New Features in Apache Pig 0.10
Another important milestone for Apache Pig was reached this week with the release of Pig 0.10. The purpose of this blog is to summarize the new features in Pig 0.10.
Boolean Data Type
Pig 0.10 introduces boolean data type as a first-class Pig data type. Users can use the keyword “boolean” anywhere where a data type is expected, such as load-as clause, type cast clause, etc.
Here are some sample use cases:
a = load ‘input’ as (a0:boolean, a1:tuple(a10:boolean, a11:int), a2);
b = foreach a generate a0, a1, (boolean)a2;
c = group b by a2; — group by a boolean field
When loading boolean data using PigStorage, Pig expects the text “true” (ignore case) for a true value, and “false” (ignore case) for a false value; while other values map to null. When storing boolean data using PigStorage, true value will emit text “true” and false value will emit text “false”.
________________
Complete the following:
a) In the Pig 0.10 overview, what do values other than "true" and "false" map to when boolean data is loaded with PigStorage?
b) Copy the passage of the Pig 0.10 overview that opens with the words containing "New Features in Apache" and closes with "in Pig 0.10.".
The listing after this has no connection to the Pig 0.10 overview.

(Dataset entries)
________________
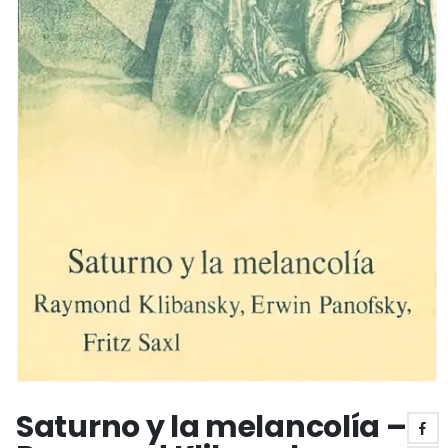
Saturno y la melancolía –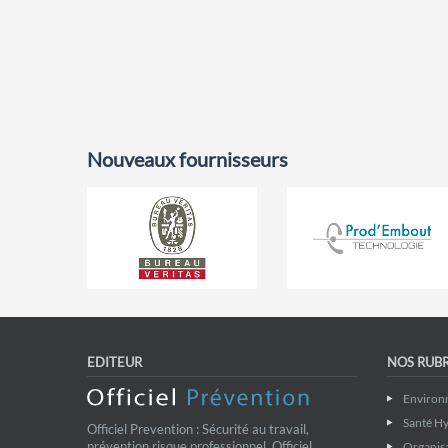
Nouveaux fournisseurs
EDITEUR
NOS RUB
Environ
Santé Hy
Officiel Prevention : Sécurité au travail,
prévention risque professionnel. Officiel
Organis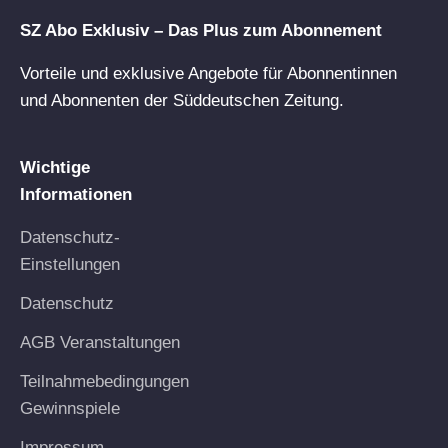
SZ Abo Exklusiv – Das Plus zum Abonnement
Vorteile und exklusive Angebote für Abonnentinnen
und Abonnenten der Süddeutschen Zeitung.
Wichtige
Informationen
Datenschutz-
Einstellungen
Datenschutz
AGB Veranstaltungen
Teilnahmebedingungen
Gewinnspiele
Impressum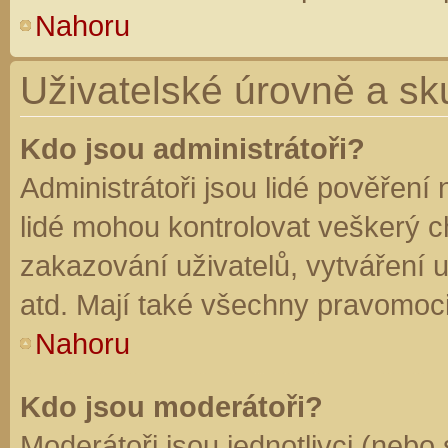
Nahoru
Uživatelské úrovně a sk
Kdo jsou administrátoři?
Administrátoři jsou lidé pověření
lidé mohou kontrolovat veškerý 
zakazování uživatelů, vytváření 
atd. Mají také všechny pravomoc
Nahoru
Kdo jsou moderátoři?
Moderátoři jsou jednotlivci (nebo 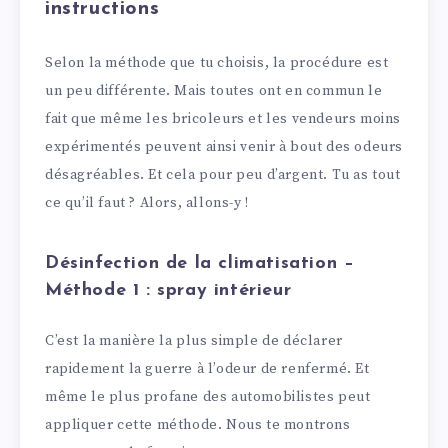
instructions
Selon la méthode que tu choisis, la procédure est
un peu différente. Mais toutes ont en commun le
fait que même les bricoleurs et les vendeurs moins
expérimentés peuvent ainsi venir à bout des odeurs
désagréables. Et cela pour peu d’argent. Tu as tout
ce qu’il faut ? Alors, allons-y !
Désinfection de la climatisation –
Méthode 1 : spray intérieur
C’est la manière la plus simple de déclarer
rapidement la guerre à l’odeur de renfermé. Et
même le plus profane des automobilistes peut
appliquer cette méthode. Nous te montrons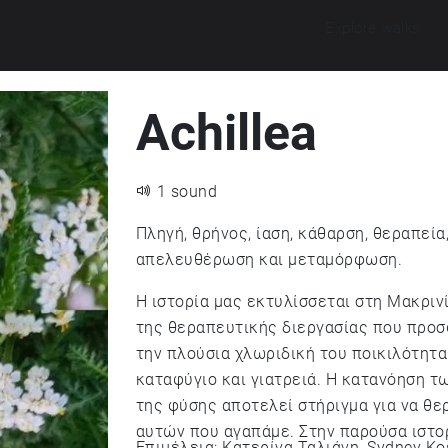
Explore walks
Achillea
1 sound
Πληγή, θρήνος, ίαση, κάθαρση, θεραπεία,
απελευθέρωση και μεταμόρφωση.
Η ιστορία μας εκτυλίσσεται στη Μακριν
της θεραπευτικής διεργασίας που προσ
την πλούσια χλωριδική του ποικιλότητα 
καταφύγιο και γιατρειά. Η κατανόηση τ
της φύσης αποτελεί στήριγμα για να θε
αυτών που αγαπάμε. Στην παρούσα ιστορία, διαμεσολαβητές αυτής της πανίσχυρης και
Επιμέλεια: Κατερίνα Ταλιάνη, Sydney Kos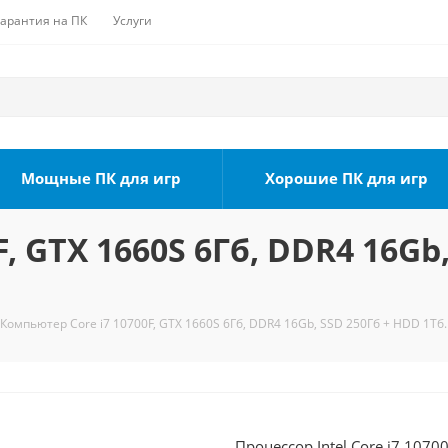
Гарантия на ПК
Услуги
Мощные ПК для игр
Хорошие ПК для игр
, GTX 1660S 6Гб, DDR4 16Gb,
Компьютер Core i7 10700F, GTX 1660S 6Гб, DDR4 16Gb, SSD 250Гб + HDD 1Тб.
Процессор Intel Core i7 1070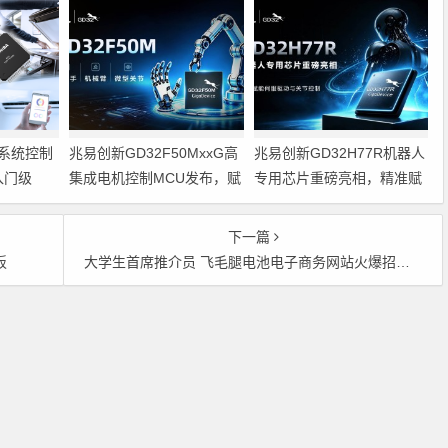
系统控制
兆易创新GD32F50MxxG高
兆易创新GD32H77R机器人
入门级
集成电机控制MCU发布，赋
专用芯片重磅亮相，精准赋
能人形机器人关节驱动革新
能伺服驱动与关节控制
的标准微控
下一篇
板
大学生首席推介员 飞毛腿电池电子商务网站火爆招募在即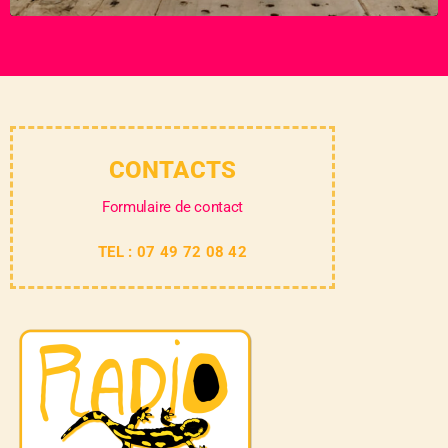
CONTACTS
Formulaire de contact
TEL : 07 49 72 08 42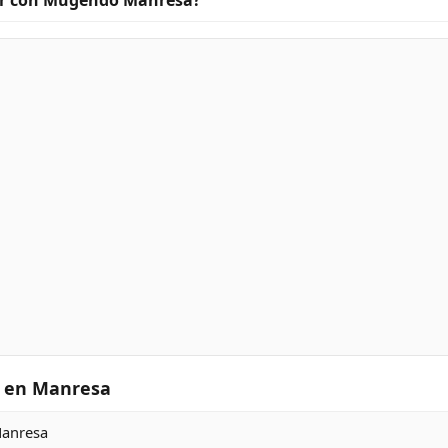
r con Mugendo Manresa?
s en Manresa
Manresa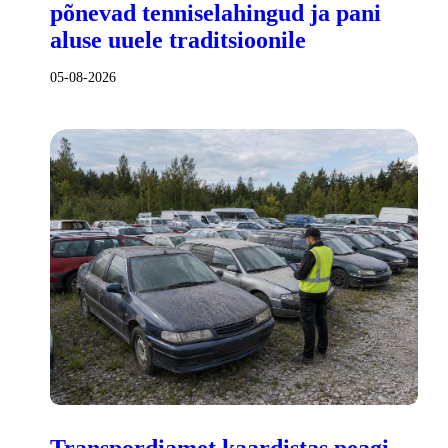
põnevad tenniselahingud ja pani
aluse uuele traditsioonile
05-08-2026
Transpordiamet kaardistas peagi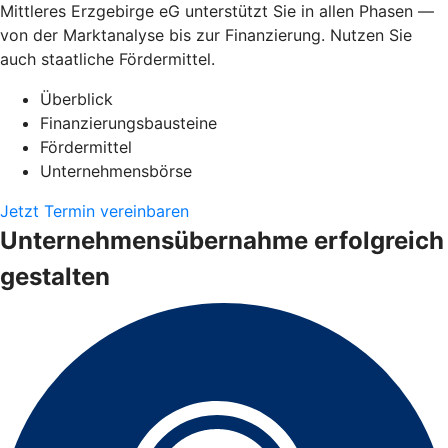
Mittleres Erzgebirge eG unterstützt Sie in allen Phasen —
von der Marktanalyse bis zur Finanzierung. Nutzen Sie
auch staatliche Fördermittel.
Überblick
Finanzierungsbausteine
Fördermittel
Unternehmensbörse
Jetzt Termin vereinbaren
Unternehmensübernahme erfolgreich
gestalten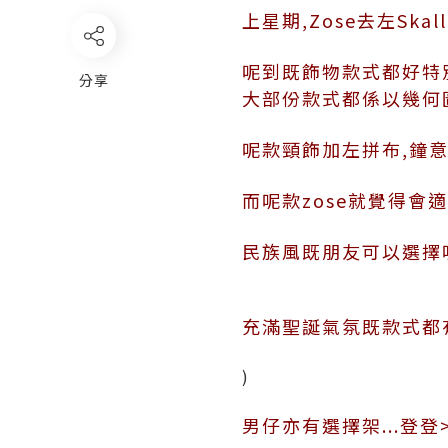
上星期,Zose去左Skall
呢到既飾物款式都好特
分享
大部份款式都係以幾何圖
呢款頸飾加左拼布,鐘意
而呢款zose就覺得會適
民族風既朋友可以選擇
充滿聖誕氣氛既款式都
)
男仔亦有選擇架...登登>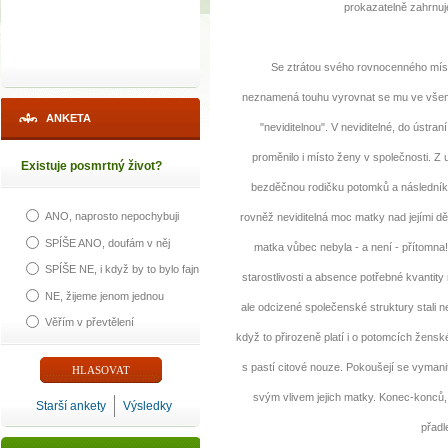
prokazatelně zahrnuj
Se ztrátou svého rovnocenného míst
neznamená touhu vyrovnat se mu ve všem a j
ANKETA
"neviditelnou". V neviditelné, do ústr
proměnilo i místo ženy v společnosti. Z
Existuje posmrtný život?
bezděčnou rodičku potomků a následníků.
ANO, naprosto nepochybuji
rovněž neviditelná moc matky nad jejími dět
SPÍŠE ANO, doufám v něj
matka vůbec nebyla - a není - přítomna! 
SPÍŠE NE, i když by to bylo fajn
starostlivosti a absence potřebné kvantity
NE, žijeme jenom jednou
ale odcizené společenské struktury stali 
Věřím v převtělení
když to přirozeně platí i o potomcích ženské
s pastí citové nouze. Pokoušejí se vymanit
svým vlivem jejich matky. Konec-konců,
Starší ankety
Výsledky
přadl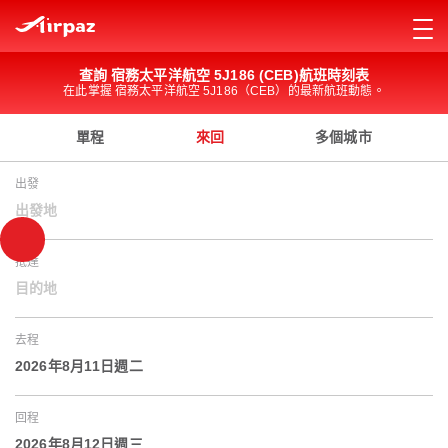
查詢 宿務太平洋航空 5J186 (CEB)航班時刻表
在此掌握 宿務太平洋航空 5J186（CEB）的最新航班動態。
單程
來回
多個城市
出發
出發地
抵達
目的地
去程
2026年8月11日週二
回程
2026年8月12日週三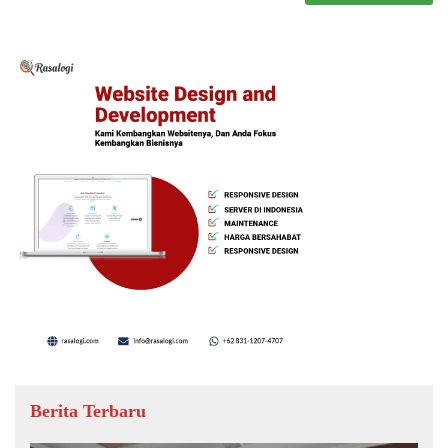
Berita Terbaru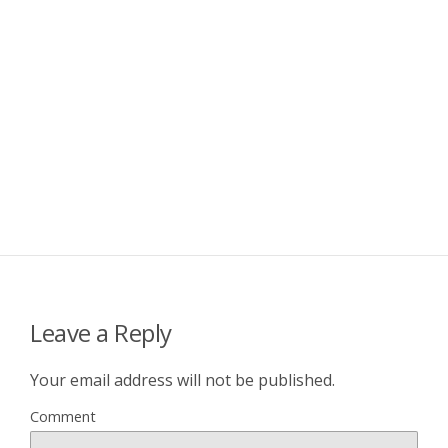
Leave a Reply
Your email address will not be published.
Comment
________________
Task solutions:
a) They map to null.

b)
New Features in Apache Pig 0.10
Another important milestone for Apache Pig was reached this week with the release of Pig 0.10. The purpose of this blog is to summarize the new features in Pig 0.10.